● Using the information:
A. Reproduce the stretch of the Brownian motion explainer from "As a result, the" through "way than another.".
B. List the objects on the table that the brownie bumps into, according to the Brownian motion explainer.
[[ Page excerpt open ]]
What is a Brownian motion?

Imagine a delicious… poisoned brownie, served at a rather ill-intentioned dinner party. Each guest, polite but keen to stay alive, carefully avoids eating it by gently pushing it away. Everyone does so at random moments and in random directions.

As a result, the brownie gets jostled around the table, bumping into glasses, plates, and cutlery, following a chaotic and unpredictable path. If we measured its position over time, we would see it moving randomly, with no preferred direction. And since the guests are evenly spaced around the table, there’s no reason for it to drift more one way than another.

Over time, its average position would stay close to where it started, with random fluctuations around it — a perfect illustration of Brownian motion, dinner-party edition.

Of course, Brownian motion isn't really about a brownie! In reality, it's the random movement of microscopic or nanoscopic particles — known as colloids — suspended in a fluid. These colloids are constantly jostled by the surrounding fluid molecules. Why? Because molecules are always in motion. The faster they move, the more energy they have — this is what we call thermal energy, which is directly related to the temperature we can measure.
[[ Page excerpt closed ]]
[[ Supplied material open ]]
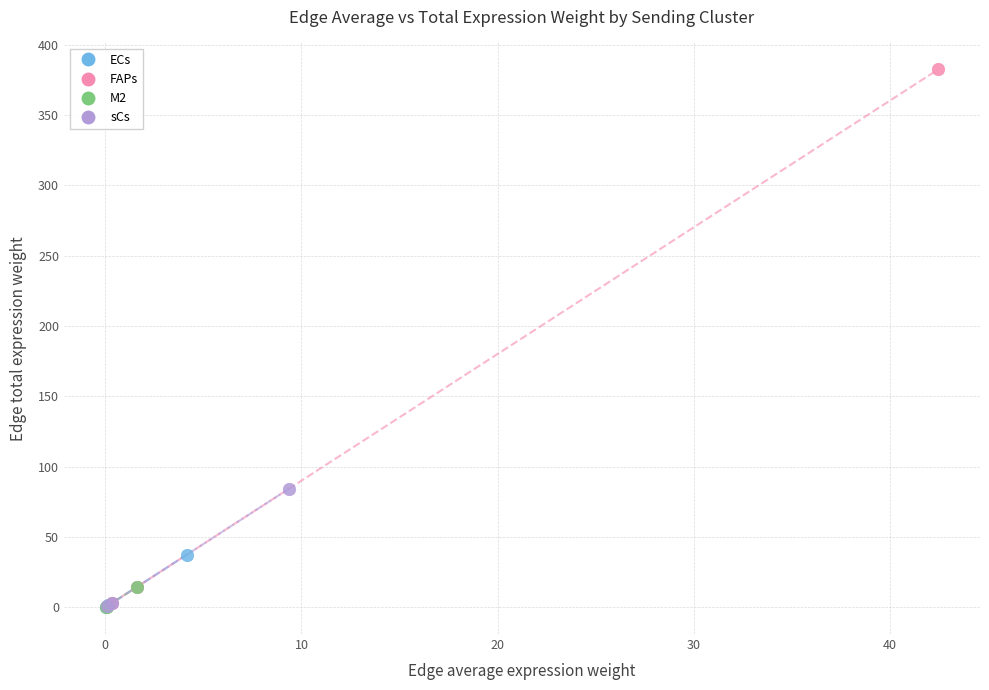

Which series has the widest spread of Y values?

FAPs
[[ Supplied material closed ]]
[[ Supplied material open ]]
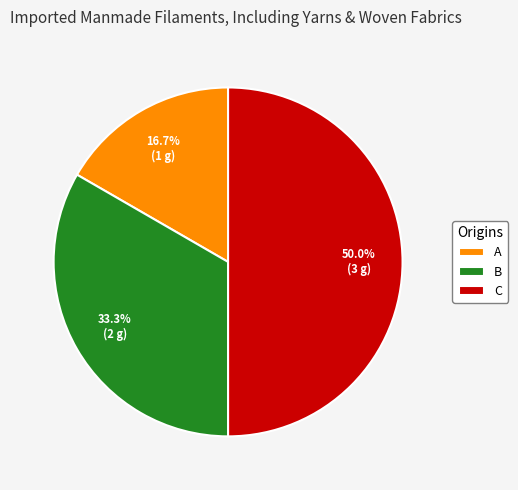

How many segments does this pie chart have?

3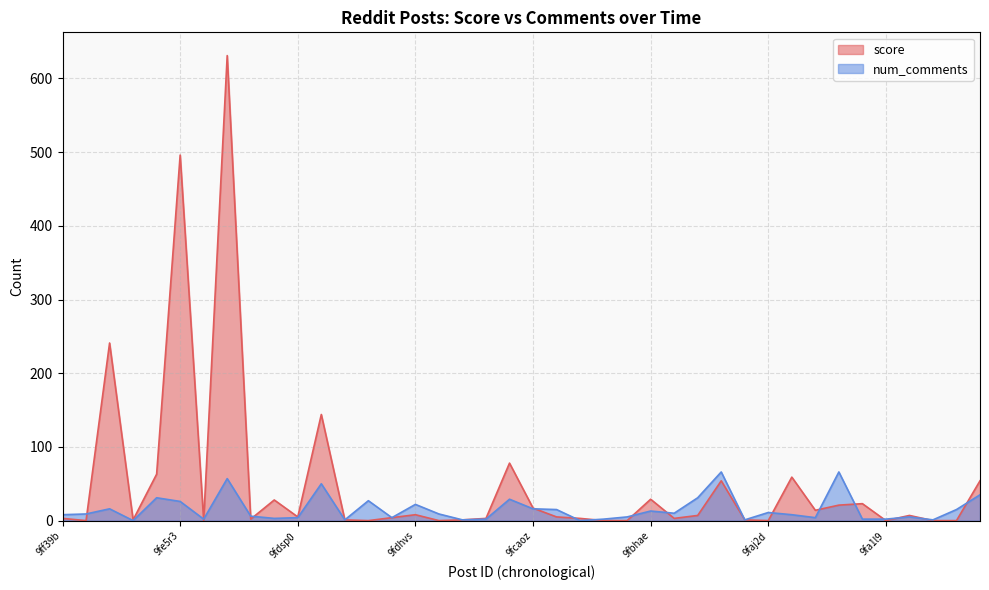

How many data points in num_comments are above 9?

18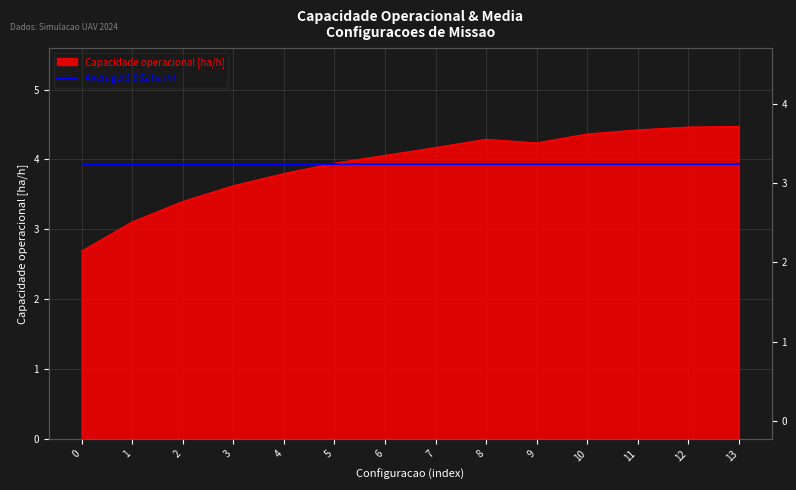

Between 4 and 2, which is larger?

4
[[ Supplied material closed ]]
● Answers given:
A.
As a result, the brownie gets jostled around the table, bumping into glasses, plates, and cutlery, following a chaotic and unpredictable path. If we measured its position over time, we would see it moving randomly, with no preferred direction. And since the guests are evenly spaced around the table, there’s no reason for it to drift more one way than another.

B. Glasses, plates, and cutlery.